L.T : C’est justement ce qui m’intéressait. Ce n’est pas innocent d’avoir voulu travailler avec Charles et Karine. Je leur trouvais un potentiel large, riche qui n’avait pas encore été exploité dans certains aspects. On a toujours fait de Karine un personnage volontaire, décidé, un peu grande gueule. Je la voyais en héroïne hitchcockienne à la Marie dans le rapport à la folie. Je voulais filmer le calme qu’il y a dans son visage.
Charles me fait penser à Buster Keaton. Les quelques touches d’humour du film viennent de lui. Comme Keaton, on ne voit jamais Charles rire dans le film mais il déclenche fréquemment des moments d’absurde qui font rire.
Le passif et l’imaginaire autour de la série B fait que les cinéphiles vont forcément chercher des références dans votre film. Est-ce facile d’intégrer sa patte dans le cinéma de genre aujourd’hui ?
L.T : Je l’ai abordé sans complexes. Il y a forcément des figures imposées. Mais par exemple, Stanley Kubrick n’aurait jamais fait Shining s’il était posé la question de savoir si ça avait été fait avant. Il y a pourtant dans Shining des éléments qu’on a vus deux cents fois avant et qu’on verra deux cent fois après. Il y a quelque chose d’instinctif, de première réaction à se dire à la sortie d’un film : ah, ça me fait penser à tel ou tel autre film. J’espère pourtant qu’il y a des choses plus personnelles dans le mien. Si on connaît mon film précédent, on verra que c’est dans la même lignée.
La convention du genre, ça passe aussi par la durée, en l’occurrence moins d’une heure et demie ?
L.T : Absolument. Très souvent les films sont un peu trop long, j’y trouve un quart d’heure de trop. Quand on voit La féline où L’homme-léopard, ça fait une heure dix et tout est dit. Un jeu d’enfant est un peu plus long qu’un épisode de serial, mais j’y mis ce que je voulais mettre.

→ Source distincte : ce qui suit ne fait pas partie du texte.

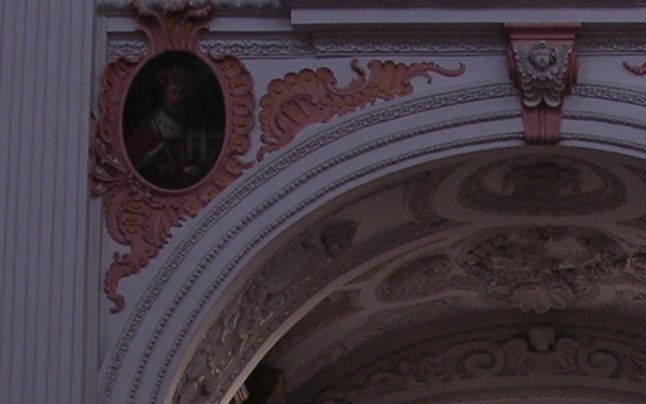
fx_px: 2289
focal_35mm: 130
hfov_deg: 16.0
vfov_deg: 9.7
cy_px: 653
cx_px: 495
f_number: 3
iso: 100
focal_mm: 7.1
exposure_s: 1/26.6
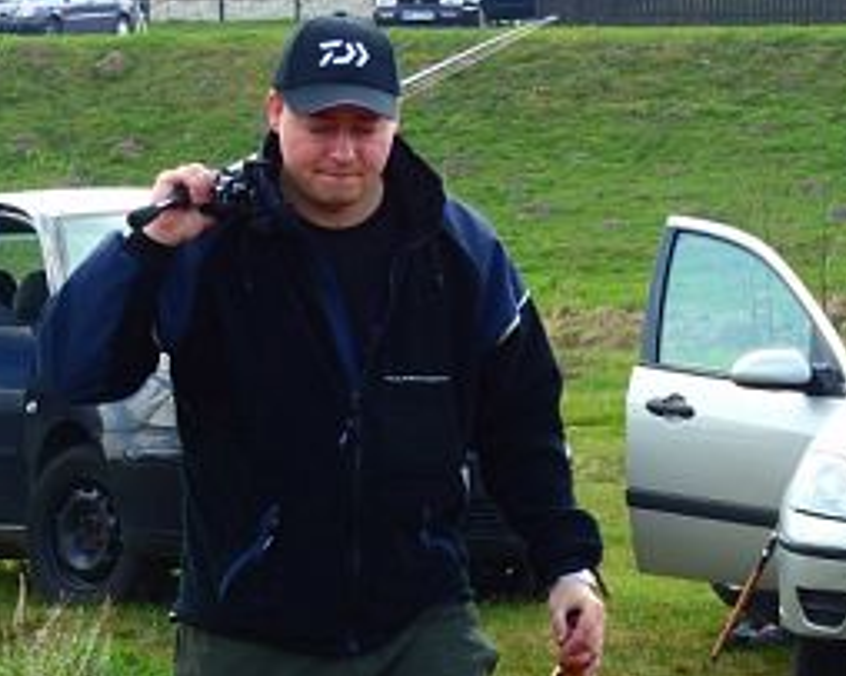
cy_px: 408
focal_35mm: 325
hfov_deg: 5.9
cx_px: 823
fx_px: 8134
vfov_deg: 4.8
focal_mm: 24.8
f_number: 4
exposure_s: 1/125
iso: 100
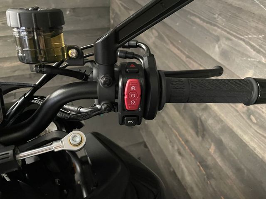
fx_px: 200
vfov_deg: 53.1
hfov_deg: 67.3
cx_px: 133
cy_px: 100
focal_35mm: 26
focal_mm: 4.2
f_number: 1.6
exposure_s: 1/25
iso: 800
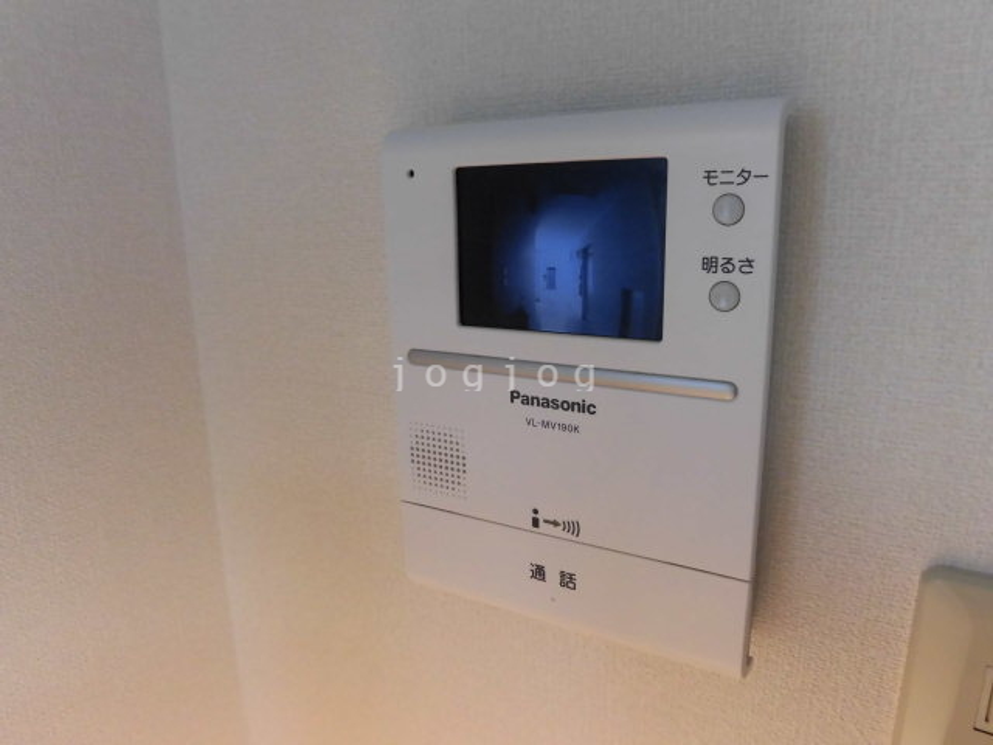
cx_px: 496
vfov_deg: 56.8
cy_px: 372
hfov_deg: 71.6
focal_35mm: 24
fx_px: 688
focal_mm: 4.3
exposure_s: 1/40
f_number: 3.1
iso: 250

Pourquoi faire long ? Si c’est pour emmerder le spectateur, autant couper.
Etre derrière le premier film d’une collection confère-t-il une responsabilité particulière ?
L.T : J’avais envie de réussir un film le meilleur possible, qui aie une certaine élégance. Pour les autres films, chaque réalisateur ira vers ce qui l’intéresse le plus. Il n’y a pas de volonté d’imprimer une patte sur la collection dès le départ.

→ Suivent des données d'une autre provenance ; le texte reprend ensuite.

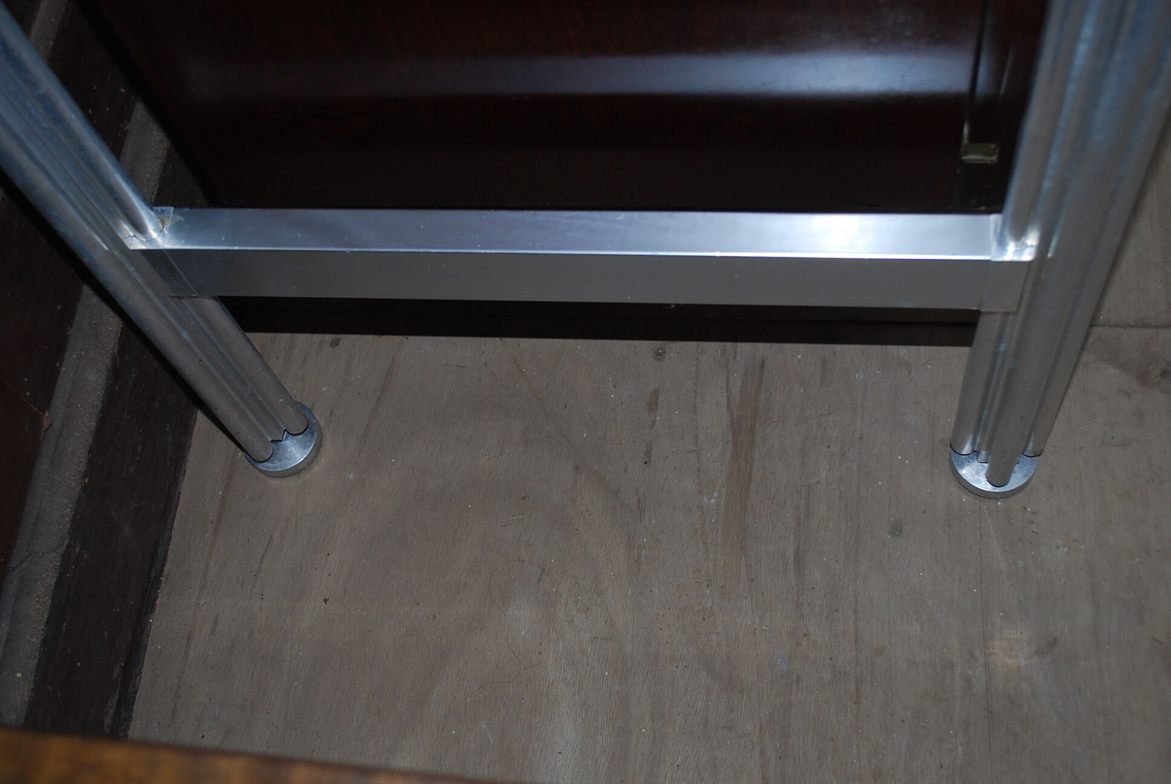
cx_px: 586
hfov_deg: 43.6
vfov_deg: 29.9
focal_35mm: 45
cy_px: 392
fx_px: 1465
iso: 200
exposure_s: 1/60
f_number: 4.8
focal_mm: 30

On dit que la restriction financière dans un budget stimule la créativité. À l’inverse est-ce trop d’argent peut y nuire ?
L.T : Je ne vois pas en quoi avoir trop de moyens serait un handicap. Maintenant ça dépend du sujet; ça peut devenir du gaspillage. Certains films nécessitent cent millions d’autres non. C’est rare d’avoir trop d’argent au cinéma, même quand on a 70 millions, on en voudrait 80. Tous les réalisateurs diront qu’ils n’ont pas assez d’argent par rapport à leur projet. Moi le premier.
La notion cinéma de genre-cinéma d’auteur a-t-elle lieu d’être ?
L.T : Mon premier film, Le rocher d’Acapulco a été perçu comme un film d’auteur, alors que j’ai voulu y mettre tout mon amour de la série B, du cinéma populaire; qu’il est plus axé là-dessus que sur l’aspect film d’auteur. Aujourd’hui on me demande de faire un film de genre, j’ai envie d’y apporter des interrogations plus auteurisantes. J’aime les contrastes au cinéma, que les choses ne soient pas établies. Quand je fais un film je ne peux pas m’empêcher de penser à d’autres films, mais autant ceux de Bava que Tarkovski. J’aime autant Fulci que Terrence Malick J’espère juste que tout ça s’harmonise. La série B est plus que jamais un espace de liberté, ne serait-ce que parce que par exemple on ne dépendait pas du diktat des chaînes qui interviennent dans le financement de la plupart des films français.